5 BSP MLAs disqualified by speaker
VIDHAN SABHA Speaker Mata Prasad Pandey today disqualified the five Bahujan Samaj Party (BSP) rebels ? Surendra Vikram Singh, Jaiveer Singh, Ram Krishna, Dharam pal and Ramji Shukla ? who had switched their loyalties back to the BSP, thereby disassociating themselves from the Samajwadi Party.india Updated: Jun 11, 2006 01:24 IST
VIDHAN SABHA Speaker Mata Prasad Pandey today disqualified the five Bahujan Samaj Party (BSP) rebels — Surendra Vikram Singh, Jaiveer Singh, Ram Krishna, Dharam pal and Ramji Shukla — who had switched their loyalties back to the BSP, thereby disassociating themselves from the Samajwadi Party.
The speaker read out the operative portion of his 36-page order, disqualifying the five MLAs under the provisions of para 2 (1) of the 10th schedule of the Constitution, at a hurriedly convened press conference here this evening. This is for the first time that any MLA has been disqualified under the provisions of 10th schedule, the main objective of which was to check anti-defection activities.
Loktantrik Bahujan Dal chief whip Yogesh Pratap Singh had filed a petition seeking disqualification of the five MLAs on April 5, 2006 for deserting the Samajwadi Party and switching over their loyalties to the BSP.
Counsel for the five MLAs had argued that the LBD was nowhere in existence as it had been merged with the Samajwadi Party. He said the petitioner had not given any details about when and how LBD came back into existence after its merger with SP.

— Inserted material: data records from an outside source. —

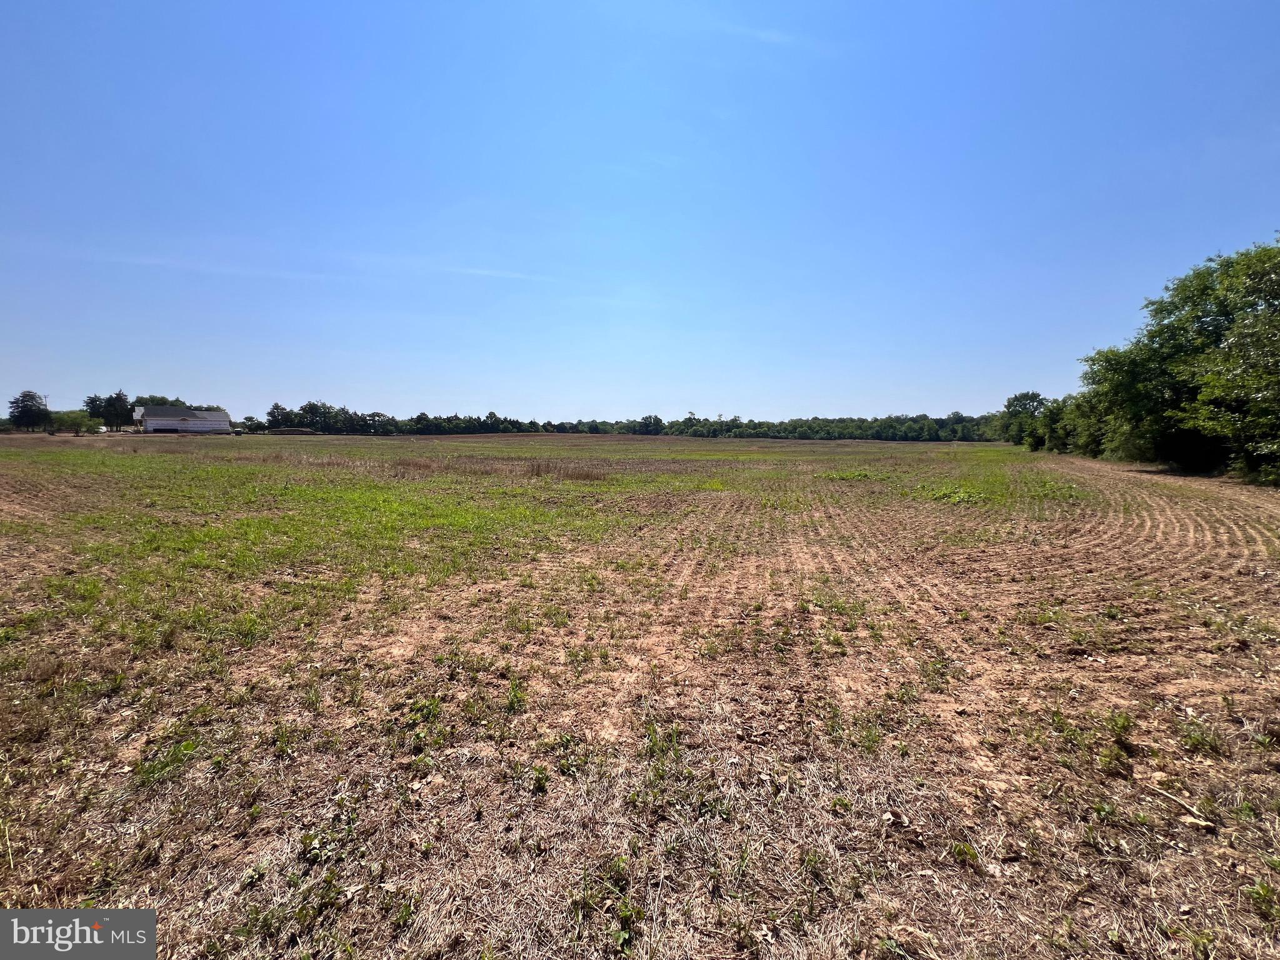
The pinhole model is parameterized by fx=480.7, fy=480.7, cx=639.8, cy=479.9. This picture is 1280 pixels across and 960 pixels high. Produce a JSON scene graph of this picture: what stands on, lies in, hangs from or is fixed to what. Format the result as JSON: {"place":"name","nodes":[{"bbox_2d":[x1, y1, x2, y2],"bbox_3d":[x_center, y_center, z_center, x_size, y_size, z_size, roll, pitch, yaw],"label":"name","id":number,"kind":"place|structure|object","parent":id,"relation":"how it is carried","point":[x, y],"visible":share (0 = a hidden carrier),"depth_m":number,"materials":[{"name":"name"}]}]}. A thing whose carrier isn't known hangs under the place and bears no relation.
{"place":"outdoors","nodes":[
{"label":"outdoors","id":0,"kind":"place"},
{"bbox_2d":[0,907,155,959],"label":"watermark","id":1,"kind":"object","parent":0,"point":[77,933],"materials":[{"name":"grey"}]},
{"bbox_2d":[136,403,229,433],"label":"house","id":2,"kind":"structure","parent":0,"point":[157,423],"materials":[{"name":"white"}]},
{"bbox_2d":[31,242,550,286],"label":"cloud","id":3,"kind":"structure","parent":0,"point":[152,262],"materials":[{"name":"white"}]},
{"bbox_2d":[390,456,611,481],"label":"dry grass","id":4,"kind":"structure","parent":0,"point":[587,474],"visible":0.62,"materials":[{"name":"brown plant"}]},
{"bbox_2d":[0,0,1279,418],"label":"sky","id":5,"kind":"structure","parent":0,"point":[695,391],"materials":[{"name":"blue"}]},
{"bbox_2d":[0,428,1279,959],"label":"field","id":6,"kind":"structure","parent":0,"point":[1100,469],"materials":[{"name":"brown"}]},
{"bbox_2d":[8,390,51,431],"label":"tree","id":7,"kind":"object","parent":6,"relation":"on","point":[22,407],"visible":0.98,"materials":[{"name":"green plant"}]},
{"bbox_2d":[46,408,101,433],"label":"shrub","id":8,"kind":"object","parent":6,"relation":"on","point":[78,423],"visible":0.87,"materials":[{"name":"green plant"}]},
{"bbox_2d":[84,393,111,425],"label":"tree","id":9,"kind":"object","parent":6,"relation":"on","point":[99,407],"visible":0.58,"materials":[{"name":"green plant"}]},
{"bbox_2d":[101,389,133,430],"label":"tree","id":10,"kind":"object","parent":6,"relation":"on","point":[120,399],"visible":0.91,"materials":[{"name":"green plant"}]},
{"bbox_2d":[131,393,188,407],"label":"tree","id":11,"kind":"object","parent":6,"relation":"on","point":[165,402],"visible":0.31,"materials":[{"name":"green plant"}]},
{"bbox_2d":[134,738,198,785],"bbox_3d":[-2.871,1.694,2.901,0.423,0.187,0.429,0,6,1],"label":"weed","id":12,"kind":"object","parent":6,"relation":"on","point":[186,749],"visible":0.66,"depth_m":2.89,"materials":[{"name":"green plant"}]},
{"bbox_2d":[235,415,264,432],"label":"shrub","id":13,"kind":"object","parent":6,"relation":"on","point":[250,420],"visible":0.89,"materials":[{"name":"green plant"}]},
{"bbox_2d":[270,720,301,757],"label":"weed","id":14,"kind":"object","parent":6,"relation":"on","point":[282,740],"visible":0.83,"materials":[{"name":"green plant"}]},
{"bbox_2d":[265,426,317,434],"label":"dirt mound","id":15,"kind":"object","parent":6,"relation":"on","point":[292,429],"visible":0.76,"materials":[{"name":"brown"}]},
{"bbox_2d":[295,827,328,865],"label":"weed","id":16,"kind":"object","parent":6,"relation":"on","point":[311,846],"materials":[{"name":"green plant"}]},
{"bbox_2d":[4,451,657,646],"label":"grass patch","id":17,"kind":"object","parent":6,"relation":"on","point":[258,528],"visible":0.67,"depth_m":8.49,"materials":[{"name":"green plant"}]},
{"bbox_2d":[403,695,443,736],"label":"weed","id":18,"kind":"object","parent":6,"relation":"on","point":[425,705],"visible":0.78,"depth_m":3.33,"materials":[{"name":"green plant"}]},
{"bbox_2d":[505,679,526,713],"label":"weed","id":19,"kind":"object","parent":6,"relation":"on","point":[515,695],"visible":0.84,"depth_m":3.56,"materials":[{"name":"green plant"}]},
{"bbox_2d":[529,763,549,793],"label":"weed","id":20,"kind":"object","parent":6,"relation":"on","point":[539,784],"visible":0.89,"depth_m":2.78,"materials":[{"name":"green plant"}]},
{"bbox_2d":[521,457,609,483],"bbox_3d":[-3.030,-0.377,18.663,3.934,0.793,3.512,0,6,1],"label":"dry grass clump","id":21,"kind":"object","parent":6,"relation":"on","point":[579,474],"visible":0.7,"depth_m":18.44,"materials":[{"name":"brown plant"}]},
{"bbox_2d":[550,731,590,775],"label":"weed","id":22,"kind":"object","parent":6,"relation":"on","point":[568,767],"visible":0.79,"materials":[{"name":"green plant"}]},
{"bbox_2d":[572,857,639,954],"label":"weed","id":23,"kind":"object","parent":6,"relation":"on","point":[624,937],"visible":0.9,"depth_m":1.98,"materials":[{"name":"green plant"}]},
{"bbox_2d":[249,405,994,439],"label":"tree line","id":24,"kind":"object","parent":6,"relation":"on","point":[531,423],"visible":0.76,"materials":[{"name":"green plant"}]},
{"bbox_2d":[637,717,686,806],"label":"weed","id":25,"kind":"object","parent":6,"relation":"on","point":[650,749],"visible":0.82,"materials":[{"name":"green plant"}]},
{"bbox_2d":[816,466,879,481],"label":"weed patch","id":26,"kind":"object","parent":6,"relation":"on","point":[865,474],"visible":0.8,"depth_m":19.02,"materials":[{"name":"green plant"}]},
{"bbox_2d":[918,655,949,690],"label":"weed","id":27,"kind":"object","parent":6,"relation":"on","point":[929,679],"visible":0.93,"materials":[{"name":"green plant"}]},
{"bbox_2d":[915,481,990,506],"bbox_3d":[8.772,0.400,13.615,2.563,0.476,2.785,0,6,1],"label":"weed patch","id":28,"kind":"object","parent":6,"relation":"on","point":[942,495],"visible":0.8,"depth_m":13.43,"materials":[{"name":"green plant"}]},
{"bbox_2d":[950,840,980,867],"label":"weed","id":29,"kind":"object","parent":6,"relation":"on","point":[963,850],"visible":0.91,"depth_m":2.31,"materials":[{"name":"green plant"}]},
{"bbox_2d":[996,389,1050,447],"label":"tree","id":30,"kind":"object","parent":6,"relation":"on","point":[1027,394],"visible":0.75,"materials":[{"name":"green plant"}]},
{"bbox_2d":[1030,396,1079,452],"label":"tree","id":31,"kind":"object","parent":6,"relation":"on","point":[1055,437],"visible":0.62,"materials":[{"name":"green plant"}]},
{"bbox_2d":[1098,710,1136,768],"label":"weed","id":32,"kind":"object","parent":6,"relation":"on","point":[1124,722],"visible":0.85,"depth_m":3.09,"materials":[{"name":"green plant"}]},
{"bbox_2d":[1074,338,1173,463],"bbox_3d":[28.017,-4.315,27.010,6.443,7.514,6.868,0,6,1],"label":"tree","id":33,"kind":"object","parent":6,"relation":"on","point":[1106,361],"visible":0.67,"depth_m":26.60,"materials":[{"name":"green plant"}]},
{"bbox_2d":[1151,785,1214,829],"bbox_3d":[2.742,1.651,2.436,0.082,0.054,0.260,-2,6,-17],"label":"stick","id":34,"kind":"object","parent":6,"relation":"on","point":[1185,805],"visible":0.88,"depth_m":2.42,"materials":[{"name":"brown wood"}]},
{"bbox_2d":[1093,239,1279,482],"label":"tree","id":35,"kind":"object","parent":6,"relation":"on","point":[1220,305],"visible":0.98,"depth_m":21.75,"materials":[{"name":"green plant"}]},
{"bbox_2d":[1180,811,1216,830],"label":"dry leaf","id":36,"kind":"object","parent":6,"relation":"on","point":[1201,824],"visible":0.87,"depth_m":2.31,"materials":[{"name":"beige plant"}]},
{"bbox_2d":[1178,718,1223,755],"bbox_3d":[3.698,1.698,3.180,0.339,0.178,0.322,0,6,1],"label":"weed","id":37,"kind":"object","parent":6,"relation":"on","point":[1194,738],"visible":0.86,"depth_m":3.17,"materials":[{"name":"green plant"}]},
{"bbox_2d":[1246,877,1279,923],"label":"weed","id":38,"kind":"object","parent":6,"relation":"on","point":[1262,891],"visible":0.93,"depth_m":2.07,"materials":[{"name":"green plant"}]},
{"bbox_2d":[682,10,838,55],"label":"cloud","id":39,"kind":"structure","parent":0,"point":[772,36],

The speaker had reserved his verdict on June 5, 2006 after hearing arguments from both the sides. The five MLAs were part of the group of 38 BSP rebels who had left the BSP and formed the LBD that subsequently merged with the Samajwadi Party. These five MLAs had rejoined the BSP on March 1, 2006 following the Allahabad High Court’s majority verdict on February 28, 2006 quashing the speaker’s orders recognising the split in the BSP and the subsequent merger of the LBD with the SP.
The speaker, in his order, noted that the five MLAs had nowhere denied the split in the BSP and the subsequent formation of the LBD. By questioning their own conduct over formation of the LBD the MLAs have been ‘estopped’, said the speaker, adding the LBD came into existence as a political party on August 26, 2003 following the split in the BSP. LBD’s existence did not depend on speaker’s recognition, he said. Besides the Supreme Court’s order of March 24, 2006 protected the recognition of LBD, he said.
Moreover, the five MLAs have not disputed the fact they went back to the BSP on March 1, 2006, said the speaker adding they have now filed an affidavit questioning the formation of LBD. This act of the five MLAs of leaving and rejoining the BSP was completely under the purview of para 2(1) (A) of the 10th schedule of the Constitution. “Hence, the five MLAs stood disqualified,” he said.
As they have neither claimed any division nor merger and have a party of only five MLAs (which is neither one-third nor two-third of the LDB or the Samajwadi Party they have no defence against the provisions of para 3 and 4 of 10th schedule of the Constitution, said the speaker.
Meanwhile, the disqualified MLA Jaivir Singh said the speaker had given his verdict under pressure of Samajwadi Party. He said the verdict was also in violation of SC directives. This case was listed in the SC for hearing on July 14, 2006, said Singh adding he would also hold legal consultations to challenge the speaker’s order. Another disqualified MLA Ram Kishan said in Sitapur the decision was expected and they would move court against it.